■ **TASK GOAL**: Extract each line of the rows below that contains the string "모두의클래스". The match is case-sensitive.

Source texts of formatted documents

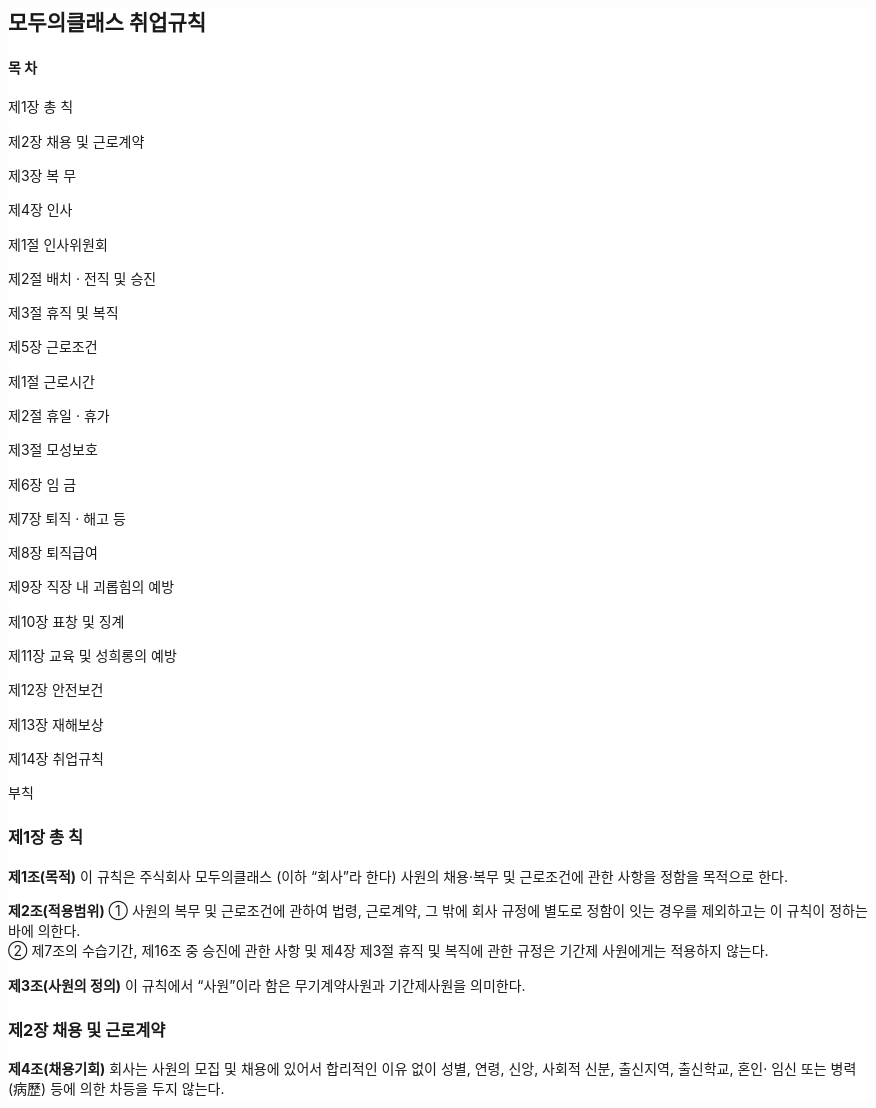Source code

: ## 모두의클래스 취업규칙  

 #### 목 차  

제1장 총 칙  

제2장 채용 및 근로계약  

제3장 복 무  

제4장 인사  

   제1절 인사위원회  

   제2절 배치 · 전직 및 승진  

   제3절 휴직 및 복직  

제5장 근로조건  

   제1절 근로시간  

   제2절 휴일 · 휴가  

   제3절 모성보호  

제6장 임 금  

제7장 퇴직 · 해고 등  

제8장 퇴직급여  

제9장 직장 내 괴롭힘의 예방

제10장 표창 및 징계  

제11장 교육 및 성희롱의 예방  

제12장 안전보건  

제13장 재해보상  

제14장 취업규칙  

부칙  

  

### 제1장 총 칙  

**제1조(목적)** 이 규칙은 주식회사 모두의클래스 (이하 “회사”라 한다) 사원의 채용·복무 및 근로조건에 관한 사항을 정함을 목적으로 한다.  

**제2조(적용범위)** ① 사원의 복무 및 근로조건에 관하여 법령, 근로계약, 그 밖에 회사 규정에 별도로 정함이 잇는 경우를 제외하고는 이 규칙이 정하는 바에 의한다.  
 ② 제7조의 수습기간, 제16조 중 승진에 관한 사항 및 제4장 제3절 휴직 및 복직에 관한 규정은 기간제 사원에게는 적용하지 않는다.  

**제3조(사원의 정의)** 이 규칙에서 “사원”이라 함은 무기계약사원과 기간제사원을 의미한다.  

 

### 제2장 채용 및 근로계약  

**제4조(채용기회)** 회사는 사원의 모집 및 채용에 있어서 합리적인 이유 없이 성별, 연령, 신앙, 사회적 신분, 출신지역, 출신학교, 혼인· 임신 또는 병력(病歷) 등에 의한 차등을 두지 않는다.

■ **REPLY**:
: ## 모두의클래스 취업규칙  
**제1조(목적)** 이 규칙은 주식회사 모두의클래스 (이하 “회사”라 한다) 사원의 채용·복무 및 근로조건에 관한 사항을 정함을 목적으로 한다.  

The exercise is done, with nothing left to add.